Table 2. Modeling activities using cox hazard models

6 Discussion

In online fitness community such as Strava, a rich set of social interaction features starts with following other athletes and hence building users’ activity-based social network. Therefore, our work aims to analyze the dynamics of online fitness behaviors and network subscription as well as the relationship between them. Specifically, we ask how users’ activity levels of exercise change over time, how exercise activeness and network subscription vary among users, and how subscription magnitude is associated with activity occurrence. We utilize behavioral trace data from the online community Strava to answer these research questions. Data focus on two major U.S. metro areas that have a large number of active Strava users - San Francisco, CA and Suffolk, MA; data contain profile information of sampled users, user activity logs as well as network subscription logs.

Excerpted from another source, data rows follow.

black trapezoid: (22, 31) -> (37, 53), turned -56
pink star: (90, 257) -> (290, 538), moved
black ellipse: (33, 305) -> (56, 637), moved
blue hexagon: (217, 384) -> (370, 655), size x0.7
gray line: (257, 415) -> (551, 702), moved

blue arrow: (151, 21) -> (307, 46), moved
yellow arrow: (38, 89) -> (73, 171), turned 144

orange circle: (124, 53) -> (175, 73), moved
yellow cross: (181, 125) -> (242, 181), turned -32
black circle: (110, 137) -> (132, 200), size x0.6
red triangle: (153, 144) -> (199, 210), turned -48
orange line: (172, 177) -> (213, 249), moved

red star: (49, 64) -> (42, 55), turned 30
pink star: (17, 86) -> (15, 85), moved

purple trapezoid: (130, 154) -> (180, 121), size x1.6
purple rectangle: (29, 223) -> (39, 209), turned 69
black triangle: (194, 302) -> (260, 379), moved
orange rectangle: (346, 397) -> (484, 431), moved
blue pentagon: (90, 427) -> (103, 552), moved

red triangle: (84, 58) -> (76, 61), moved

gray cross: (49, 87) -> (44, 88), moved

We find that users’ fitness behaviors display clear seasonal patterns. In general, late spring and summer are more attractive seasons for rides and runs, whereas winter appears to be less attractive. We also observe that compared to running, cycling is more sensitive to seasonality. Although strong seasonal patterns of physical activities (especially outdoors activities) are unsurprising in human behavior, results demonstrate that individual physical inactivity is likely to be aligned with seasonality in a systematic way. For designers of fitness applications, an implication of the analysis may be to take into account both individual exercise preference and optimal seasons for certain activity types. For example, Strava supports a great variety of activity type, but current practices in using and advertising the application are limited to outdoors activities, (mostly cycling and running).

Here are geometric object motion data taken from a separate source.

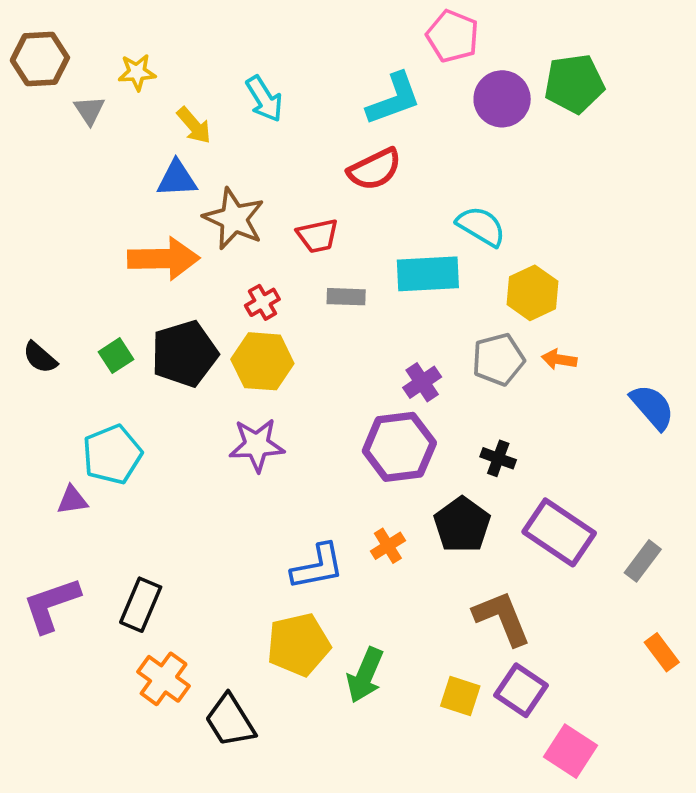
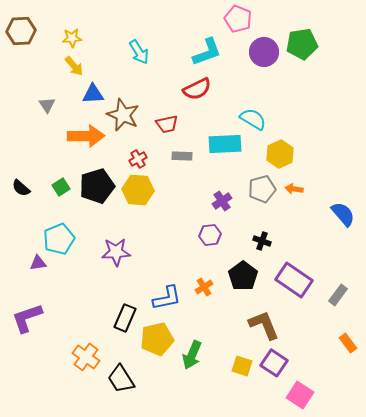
gray triangle: (89, 110) -> (47, 105), moved
yellow arrow: (194, 126) -> (74, 66), moved
purple star: (257, 445) -> (116, 252), moved
purple hexagon: (399, 447) -> (210, 235), size x0.6
black rectangle: (141, 605) -> (125, 318), moved

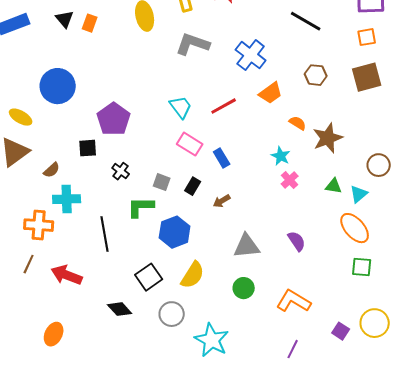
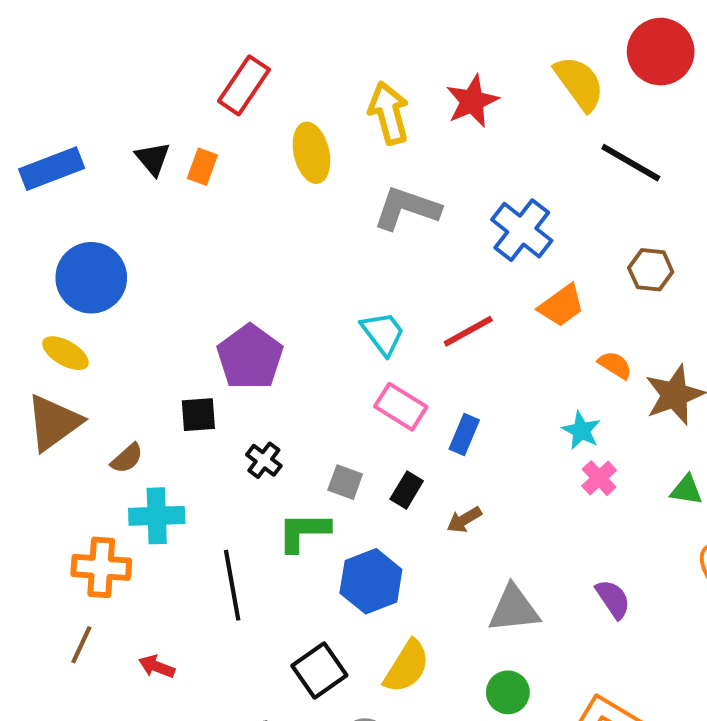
blue circle: (58, 86) -> (91, 278), moved
blue rectangle: (222, 158) -> (464, 434), turned 54
red arrow: (67, 275) -> (157, 667), size x0.6

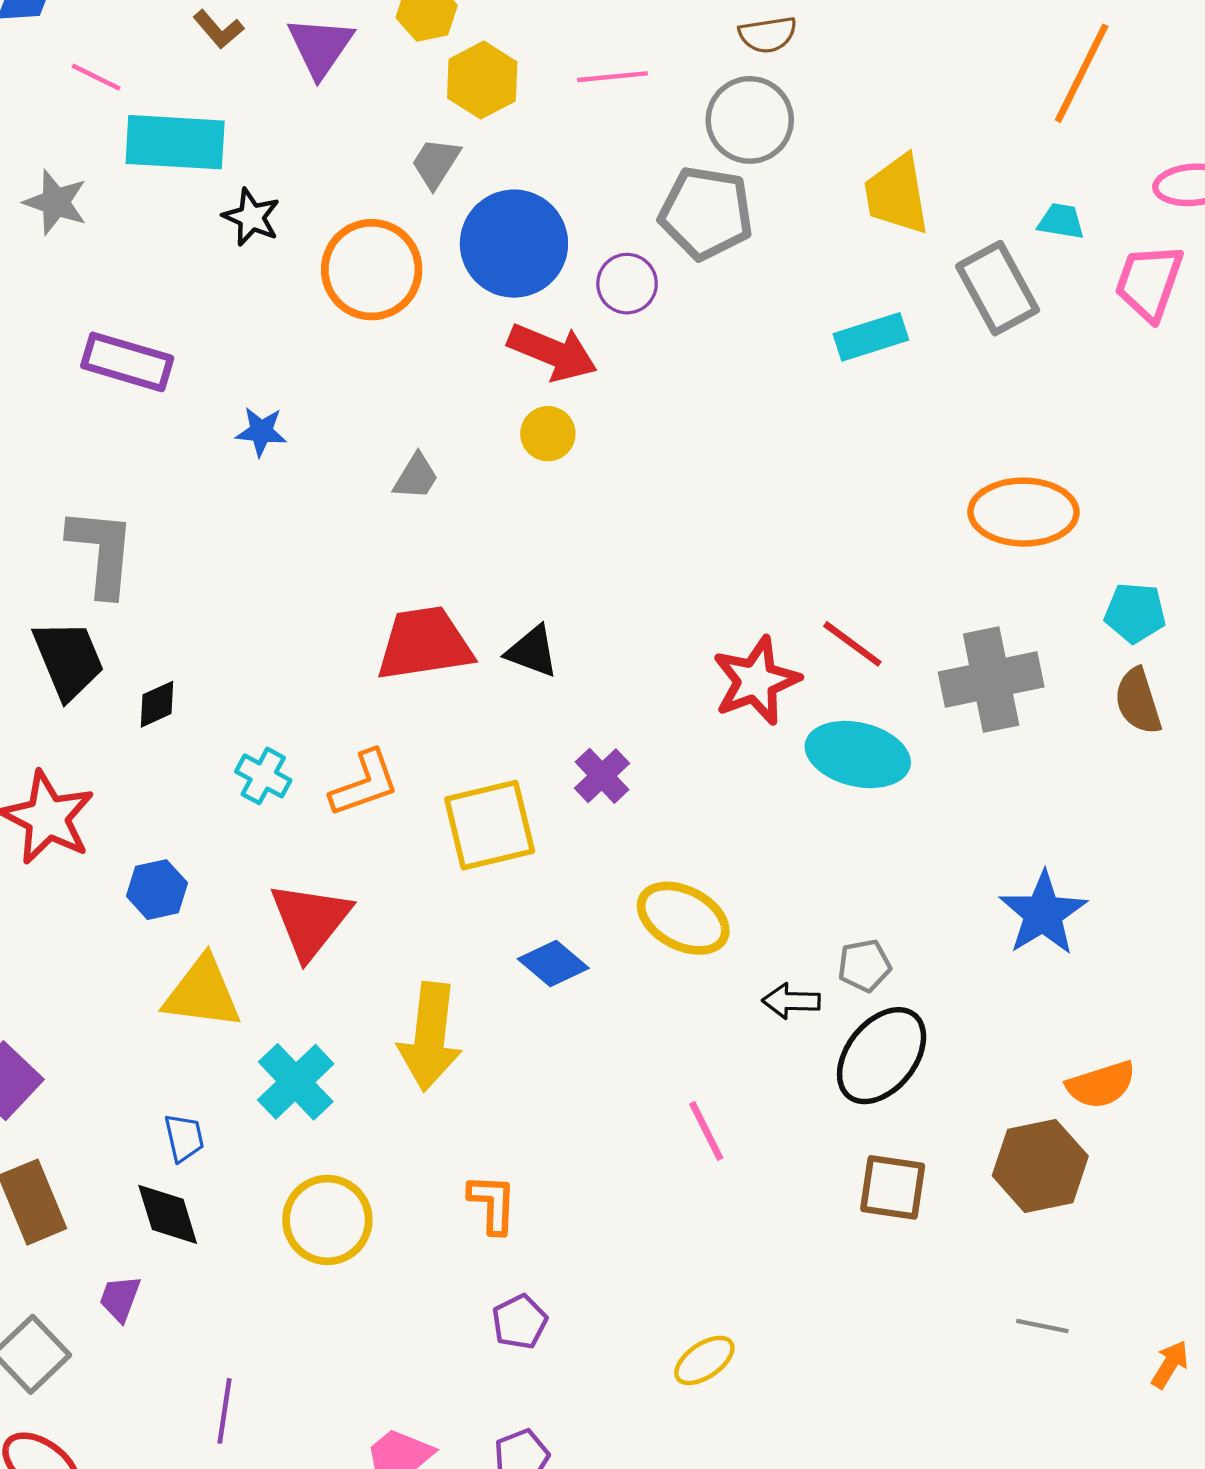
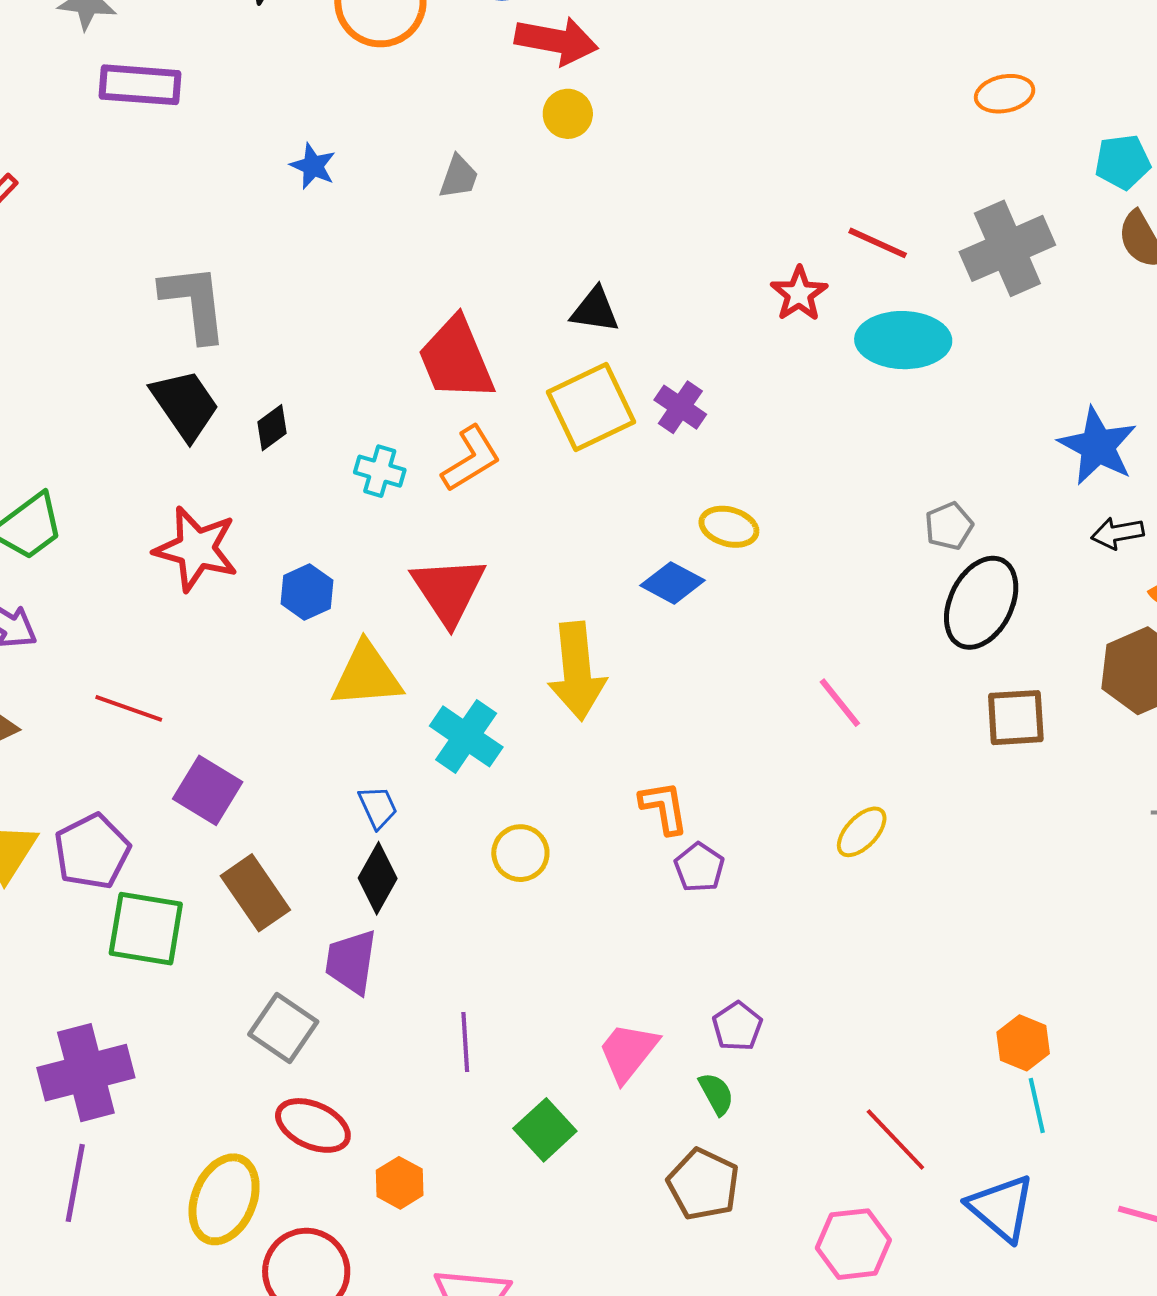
purple rectangle: (127, 362) -> (140, 85), moved
blue star: (261, 432) -> (313, 166), turned 30
orange ellipse: (1023, 512) -> (1005, 94), size x0.6
red trapezoid: (424, 644) -> (456, 359), moved, turned -92
red star: (756, 681) -> (799, 294), size x0.7
yellow square: (490, 825) -> (591, 407), moved
yellow ellipse: (683, 918) -> (729, 527), moved, size x0.7
black arrow: (791, 1001) -> (1117, 533), moved
black diamond: (168, 1214) -> (378, 878), turned 58
yellow circle: (327, 1220) -> (520, 853), size x0.7
purple trapezoid: (120, 1298) -> (351, 962), size x1.5
purple pentagon: (520, 1322) -> (699, 867), moved
yellow ellipse: (704, 1360) -> (862, 832), moved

Paid-plan users exercise more actively and attract more followers than free-plan users. We also observe significant gender differences in follower counts among paid-plan users; while activity levels of paid-plan users do not vary much by gender, active female users tend to have more followers than male users do. However, reasons behind the findings require a further investigation. It could be that active female users tend to connect to more users and hence receive more followers in return. Future work might also examine gender differences in the way that networks are structured in terms of symmetric and asymmetric ties for free-plan and paid-plan users.

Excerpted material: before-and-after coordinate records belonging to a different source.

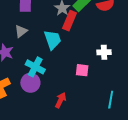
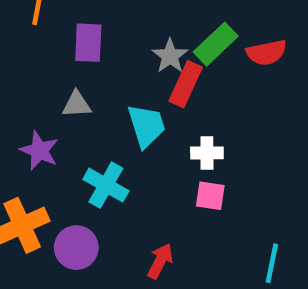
gray triangle: (21, 31) -> (77, 104), turned 32
white cross: (104, 52) -> (207, 153), moved
purple circle: (30, 83) -> (76, 248), moved

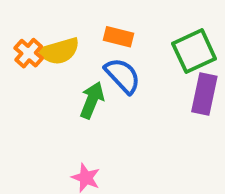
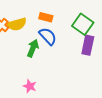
green square: (194, 51) -> (83, 24), turned -30

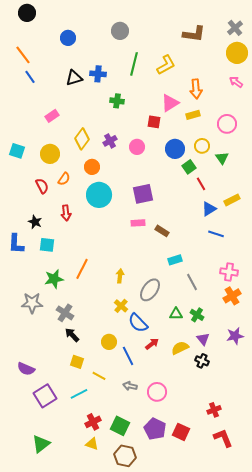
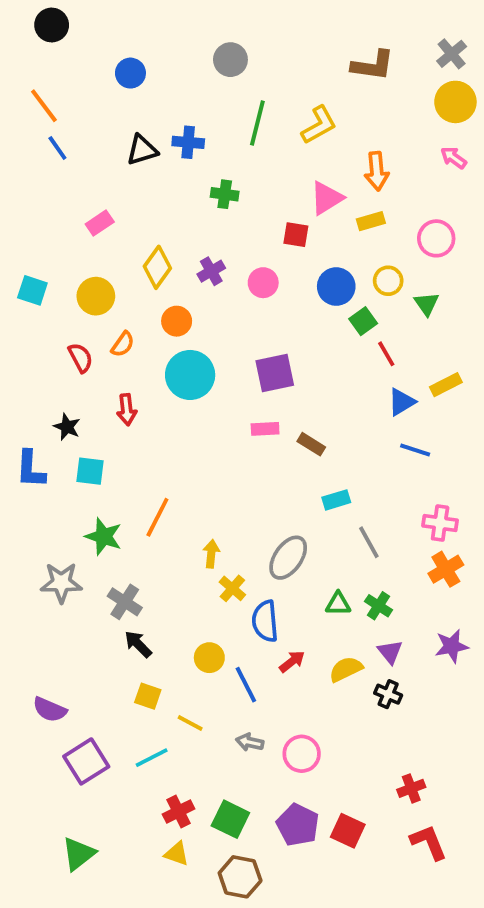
yellow arrow: (120, 276) -> (211, 554), moved
green star: (54, 279) -> (104, 536), turned 30
blue semicircle: (138, 323) -> (265, 621), turned 40

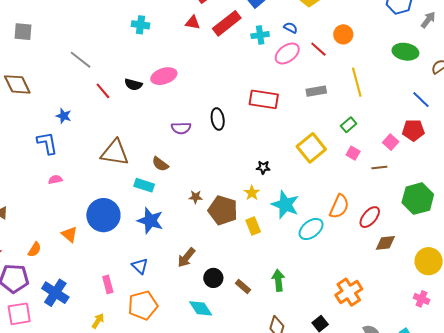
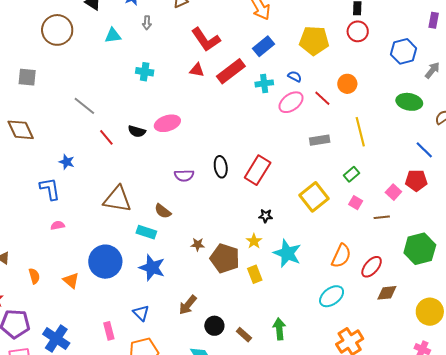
red rectangle: (264, 99) -> (258, 170), moved, turned -68
cyan ellipse: (311, 229) -> (332, 296), moved
orange semicircle: (35, 250) -> (34, 276), moved, turned -49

The results demonstrate a positive relationship between social subscription and activity occurrence. Modeling individual activity occurrence using event history analysis enables us to quantify the “power” of gaining one follower for users to exercise more. In this work, we focus on characteristics of egos (eg. gender, training plan, age group, etc.). One analysis that may be worth to perform next is to take into account nodal covariates for both egos and alters. For example, users who have many active followers versus users who have many inactive followers; or users who are mostly followed by the same gender versus users who are mostly followed by users whose gender differs from them. Also, built upon the findings of this work, future work may further compare one-way connections with mutual connections to see which type of connections has a stronger association with user activity levels of exercise.

7 Conclusion

Our work analyzes the dynamics of online fitness behaviors and network subscription as well as the relationship between them. We utilize a large-scale behavioral trace data set from an online fitness community Strava. Our results indicate that fitness activity levels not only has seasonal variations, but also vary by user group. The results of event history analysis suggest that individual activity levels are significantly associated with how well users are connected in an online fitness community. The implications of these results for studies on network-based health and design of application features for health promotion are also discussed.